Last night, I, along with the rest of America, watched something amazing. Today, my heart truly breaks for the Longhorns. A few weeks back I talked about hope and that I truly hoped the Longhorns didn’t break my heart.
And you know what, it wasn’t them… it was the game.
A part of me thinks its wrong that I cried. I had said since December, after watching the SEC Championship game… that I hoped we would win, but I didn’t think we would. But I never imagined it going down like that.
All season, I have called Garret Gilbert “The Freshmen”. If you asked me why I would tell you that its because he hadn’t done anything to earn a name yet. Garrett Gilbert did last night. It wasn’t a pretty performance, and I know – there were 4 interceptions and I think 2 fumbles. But he kept on trying.
I have never hoped for anything like I hoped last night. Not so much for the Longhorns, as much as for that kid, Gilbert. I hoped he wouldn’t have to bear the weight of that game or the loss on his little 19 year old shoulders. I hoped that something miraclous would happen and that Colt McCoy would jog back on the field in a blaze of glory. I hoped that Will Muschamp could stop Alabama’s offense (and it looked like he would a little bit there.) I hoped that Marcell Dareus would somehow disappear off the face of the earth, and especially out of the Rose Bowl.
And today, in the light of day, I don’t know if I have ever been prouder to be a Longhorn. I know he cried, but Colt didn’t do it on TV like Tebow. Made me proud. I know that Ingram deserved the Heisman for his performance on the field. But he kind of acted like a punk. Made me proud of our boys for being stoic. But you know what really, really made me proud?

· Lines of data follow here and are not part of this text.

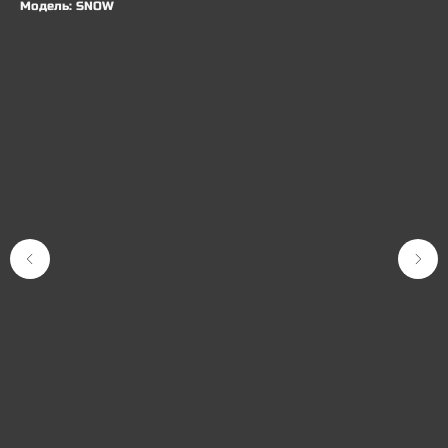
Модель: SNOW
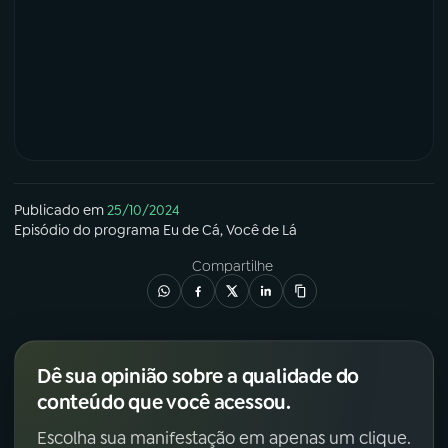
Publicado em
25/10/2024
Episódio
do programa
Eu de Cá, Você de Lá
Compartilhe
Dê sua opinião sobre a qualidade do
conteúdo que você acessou.
Escolha sua manifestação em apenas um clique.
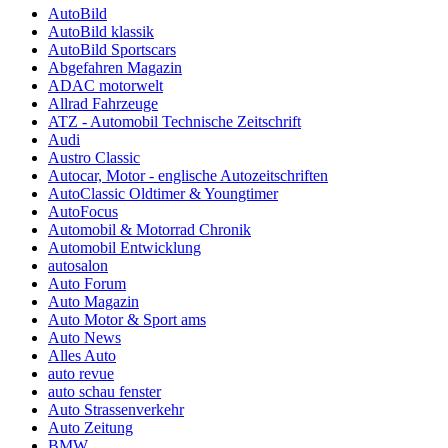
AutoBild
AutoBild klassik
AutoBild Sportscars
Abgefahren Magazin
ADAC motorwelt
Allrad Fahrzeuge
ATZ - Automobil Technische Zeitschrift
Audi
Austro Classic
Autocar, Motor - englische Autozeitschriften
AutoClassic Oldtimer & Youngtimer
AutoFocus
Automobil & Motorrad Chronik
Automobil Entwicklung
autosalon
Auto Forum
Auto Magazin
Auto Motor & Sport ams
Auto News
Alles Auto
auto revue
auto schau fenster
Auto Strassenverkehr
Auto Zeitung
BMW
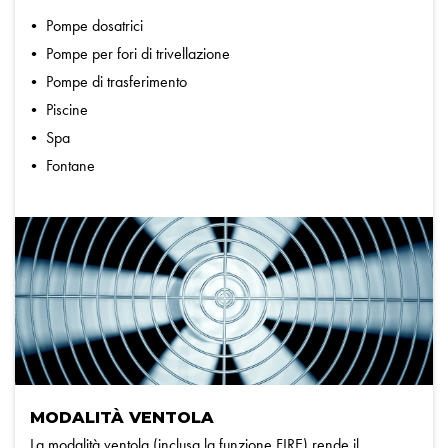
Pompe dosatrici
Pompe per fori di trivellazione
Pompe di trasferimento
Piscine
Spa
Fontane
MODALITÀ VENTOLA
La modalità ventola (inclusa la funzione FIRE) rende il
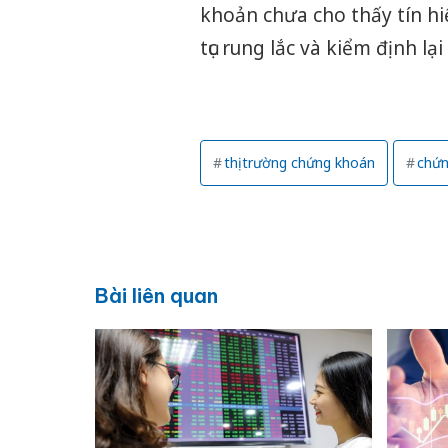
khoản chưa cho thấy tín hiệ
tục rung lắc và kiểm định l
thị trường chứng khoán
chứn
Bài liên quan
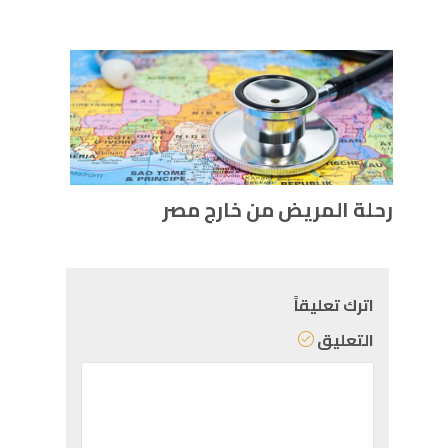
رحلة المريض من خارج مصر
اترك تعليقاً
التعليق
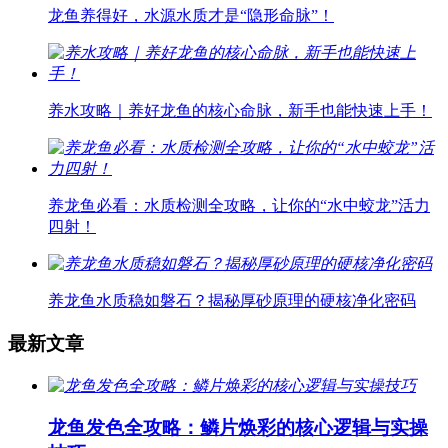
龙鱼养得好，水源水质才是“隐形命脉”！
养水攻略｜养好龙鱼的核心命脉，新手也能快速上手！
养龙鱼必看：水质检测全攻略，让你的“水中蛟龙”活力
四射！
养龙鱼水质稳如磐石？揭秘厚砂原理的硬核净化密码
最新文章
龙鱼发色全攻略：鳞片焕彩的核心逻辑与实操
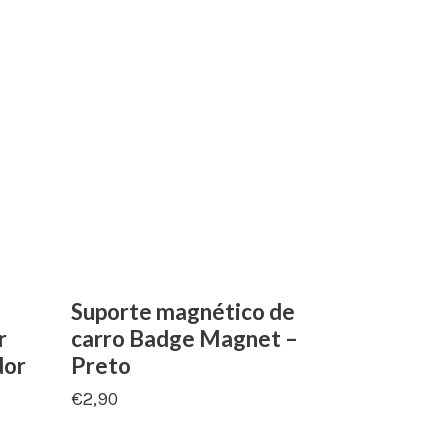
Suporte magnético de
r
carro Badge Magnet –
dor
Preto
€
2,90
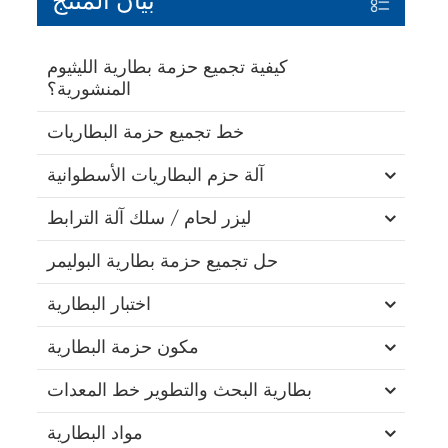
بيان المنتج
كيفية تجميع حزمة بطارية الليثيوم
المنشورية؟
خط تجميع حزمة البطاريات
آلة حزم البطاريات الأسطوانية
ليزر لحام / سلك آلة الترابط
حل تجميع حزمة بطارية البوليمر
اختبار البطارية
مكون حزمة البطارية
بطارية البحث والتطوير خط المعدات
مواد البطارية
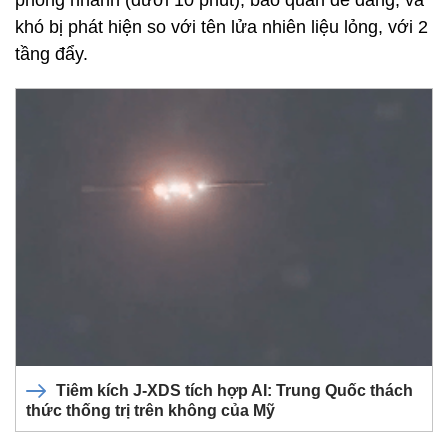
khó bị phát hiện so với tên lửa nhiên liệu lỏng, với 2
tầng đẩy.
Tiêm kích J-XDS tích hợp AI: Trung Quốc thách
thức thống trị trên không của Mỹ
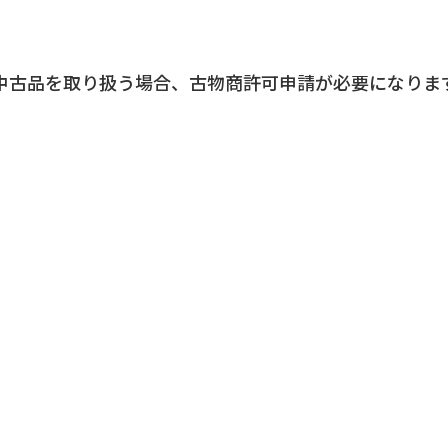
中古品を取り扱う場合、古物商許可申請が必要になりま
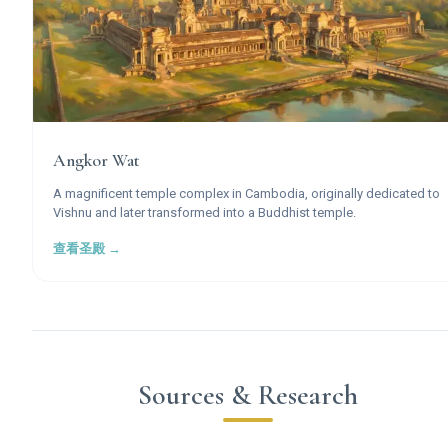
Angkor Wat
A magnificent temple complex in Cambodia, originally dedicated to
Vishnu and later transformed into a Buddhist temple.
查看圣殿 →
Sources & Research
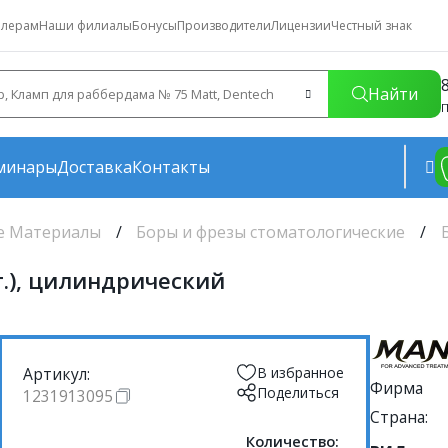
лерам
Наши филиалы
Бонусы
Производители
Лицензии
Честный знак
Найти
П
минары
Доставка
Контакты
е Материалы
Боры и фрезы стоматологические
т.), цилиндрический
Артикул:
В избранное
Фирма
Поделиться
1231913095
Страна:
Количество:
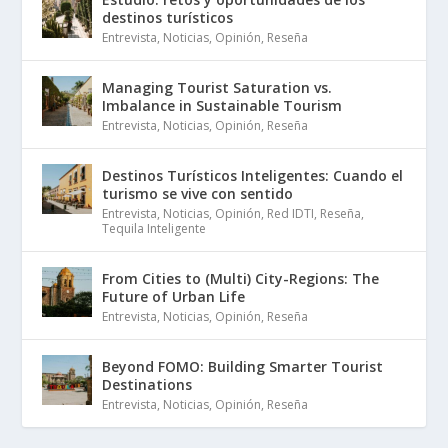
destinos turísticos
Entrevista
,
Noticias
,
Opinión
,
Reseña
Managing Tourist Saturation vs.
Imbalance in Sustainable Tourism
Entrevista
,
Noticias
,
Opinión
,
Reseña
Destinos Turísticos Inteligentes: Cuando el
turismo se vive con sentido
Entrevista
,
Noticias
,
Opinión
,
Red IDTI
,
Reseña
,
Tequila Inteligente
From Cities to (Multi) City-Regions: The
Future of Urban Life
Entrevista
,
Noticias
,
Opinión
,
Reseña
Beyond FOMO: Building Smarter Tourist
Destinations
Entrevista
,
Noticias
,
Opinión
,
Reseña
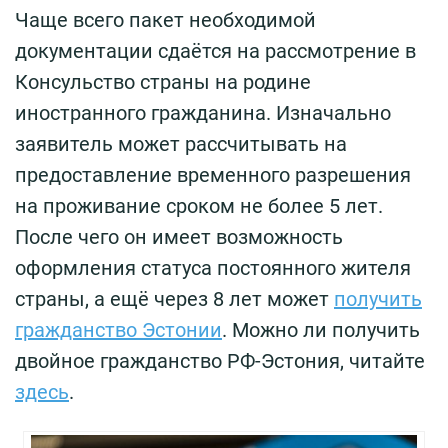
Чаще всего пакет необходимой
документации сдаётся на рассмотрение в
Консульство страны на родине
иностранного гражданина. Изначально
заявитель может рассчитывать на
предоставление временного разрешения
на проживание сроком не более 5 лет.
После чего он имеет возможность
оформления статуса постоянного жителя
страны, а ещё через 8 лет может
получить
гражданство Эстонии
. Можно ли получить
двойное гражданство РФ-Эстония, читайте
здесь
.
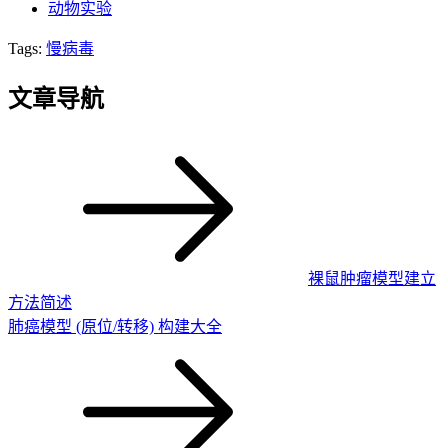
动物实验
Tags:
慢病毒
文章导航
裸鼠肿瘤模型建立
方法简述
肺癌模型 (原位/转移) 构建大全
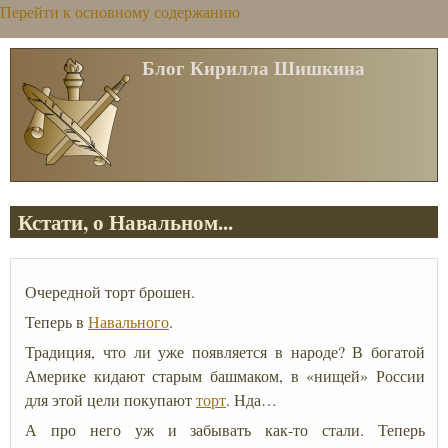
Перейти к основному содержанию
Блог Кирилла Шишкина
Кстати, о Навальном...
Очередной торт брошен.
Теперь в
Навального
.
Традиция, что ли уже появляется в народе? В богатой
Америке кидают старым башмаком, в «нищей» России
для этой цели покупают
торт
. Нда…
А про него уж и забывать как-то стали. Теперь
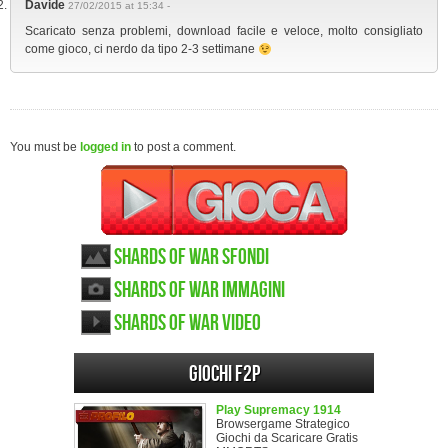
Davide
27/02/2015 at 15:34 -
Scaricato senza problemi, download facile e veloce, molto consigliato
come gioco, ci nerdo da tipo 2-3 settimane
You must be
logged in
to post a comment.
Shards of War sfondi
Shards of War immagini
Shards of War video
Giochi F2P
Play Supremacy 1914
Browsergame Strategico
Giochi da Scaricare Gratis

What made me wear my burnt orange today?
That with seconds left to win the National Championship against a true freshman quarterback – McElroy didn’t look to the crowd and cheer for Bama, he didn’t look to his maker and thank him for the opportunity he’d been given. Nope. He didn’t do any of that. He did a Horns down. Because in his victory, he wanted to celebrate our defeat.
It felt really, really good to matter that much to someone. Because, I will gladly take all the hate over indifference. So keep on hating, keep putting us at number 2, keep underestimating…. because after last night I really, really can’t wait to see what the Horns have in store for me next year.